Producer and Host: Peter Schmidt
PETER And now for something completely Python…
[Music]
Recognise the tune? No? Well, to be fair, you’d have to step back into the mist of time. To the end of the 1960s to be precise. The time when a British comedy troupe called Monte Python aired a TV programme called ‘flying circus’, whose opening jingle you’ve just heard.
So what on earth is the link between that and programming?

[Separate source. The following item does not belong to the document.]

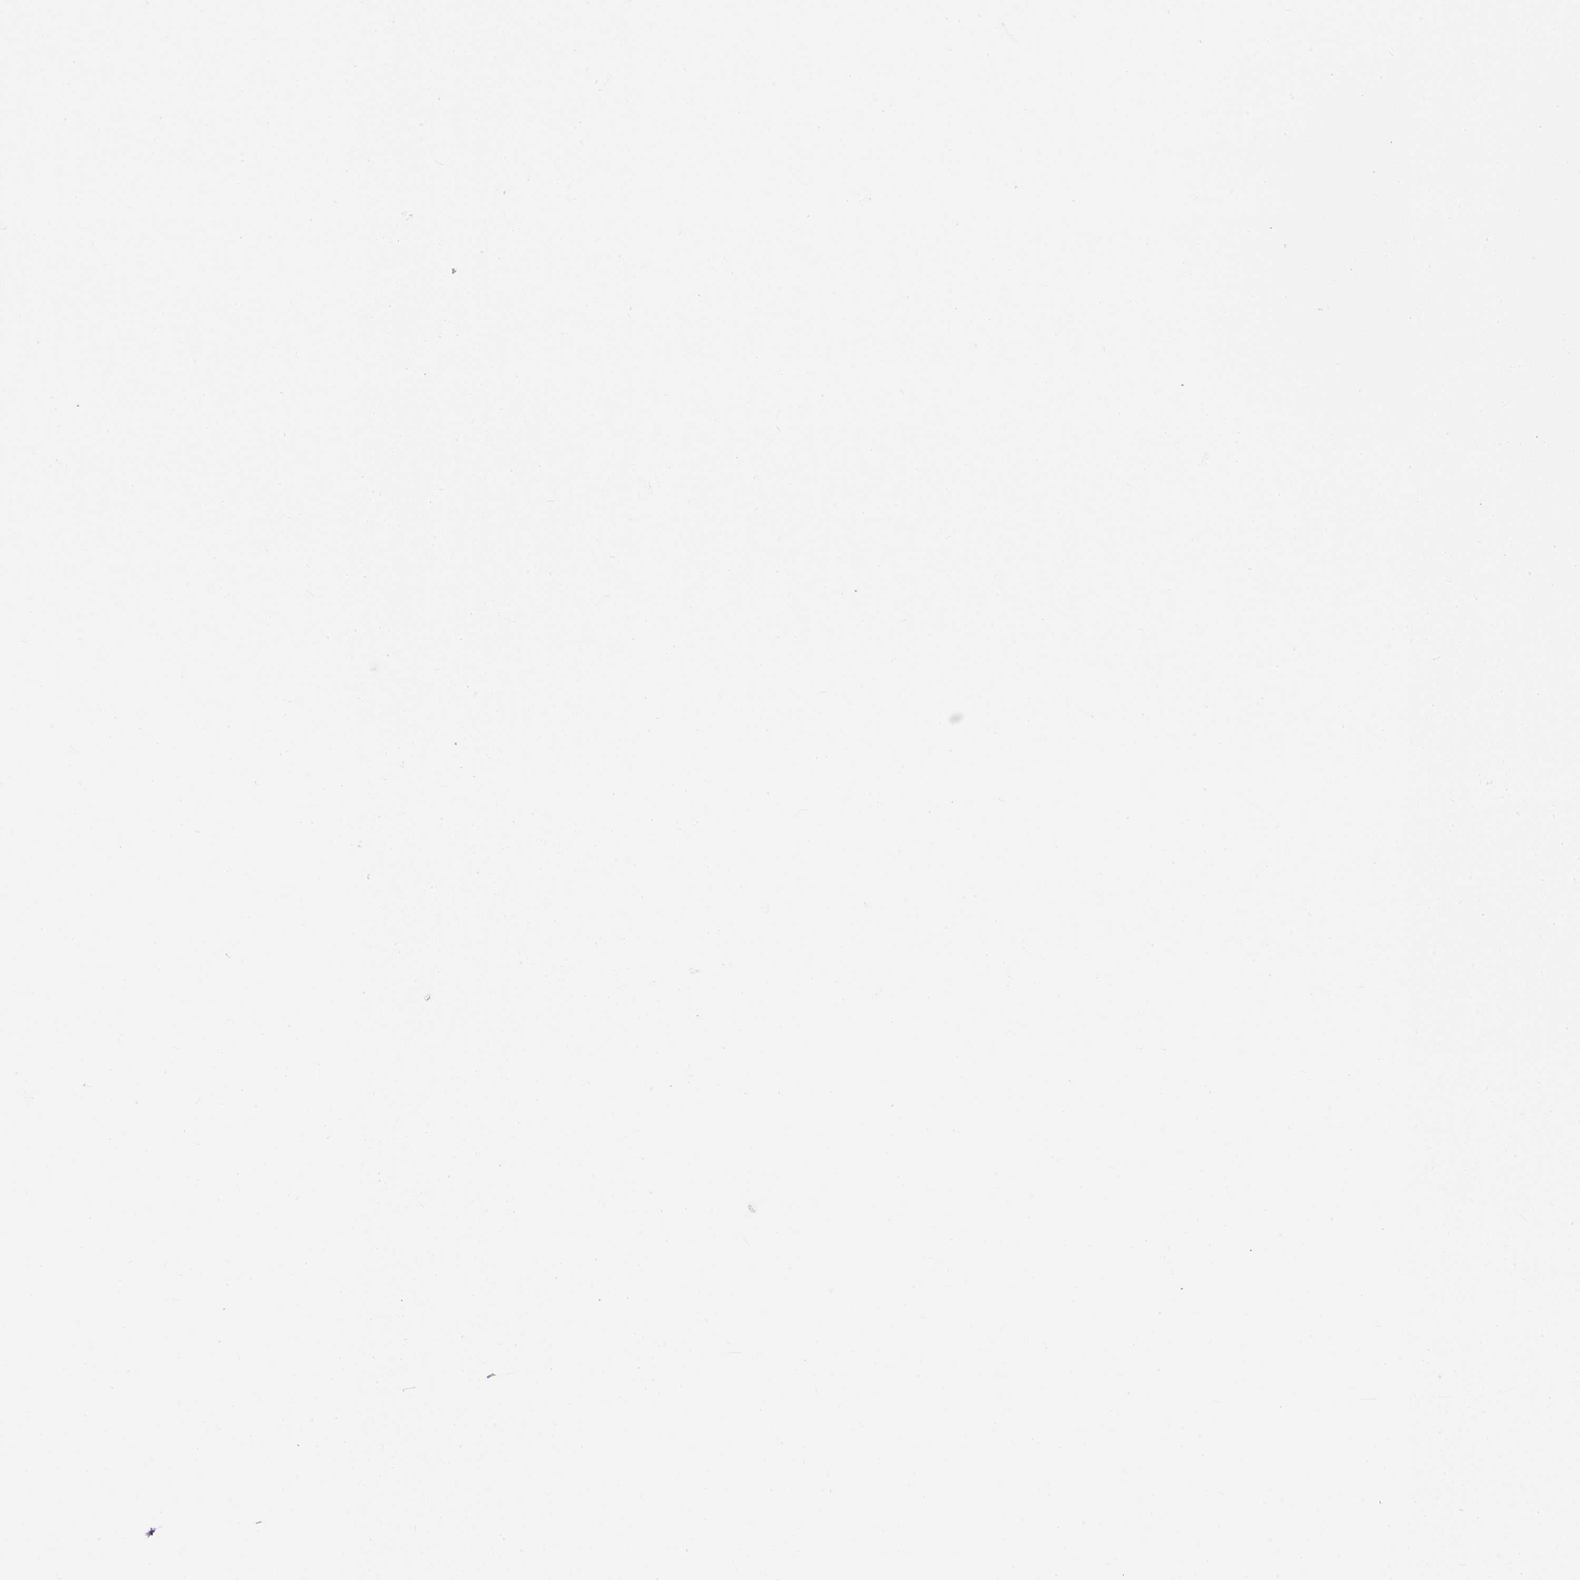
{"staining": {"intensity": "weak", "quantity": "25%-75%", "location": "nuclear"}, "tissue": "parathyroid gland", "cell_type": "Glandular cells", "image_type": "normal", "snomed": [{"axis": "morphology", "description": "Normal tissue, NOS"}, {"axis": "topography", "description": "Parathyroid gland"}], "caption": "Immunohistochemical staining of unremarkable human parathyroid gland demonstrates low levels of weak nuclear staining in approximately 25%-75% of glandular cells. The protein is shown in brown color, while the nuclei are stained blue.", "gene": "U2AF2", "patient": {"sex": "female", "age": 56}}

Between Christmas and New Year 1989/1990 a keen Dutch programmer called Guido van Rossum presented a new progamming language to his colleagues. Not knowing what to call it he turned to his favourite comedy show for inspiration. And so, in addition to an iconic TV show filled with black and at times surreal humour we now have a programming language named after it as well: Python.
Maybe that was an omen. Because, like the Monte Python TV programme, Python, the programming language has become very popular indeed. Since the 1990s it has become the default and go to programming language for many scientists and researchers and is - more or less - the lingua franca for all things around data science, machine learning and artificial intelligence.
For this episode I invited Robin Wilson, an experienced Python engineer, and we talk about why it has become so popular. Without giving too much away, a lot of its popularity has to do with the fact that Python is relatively easy to learn. So much so that Robin will later on refer to it as “syntactic sugar”.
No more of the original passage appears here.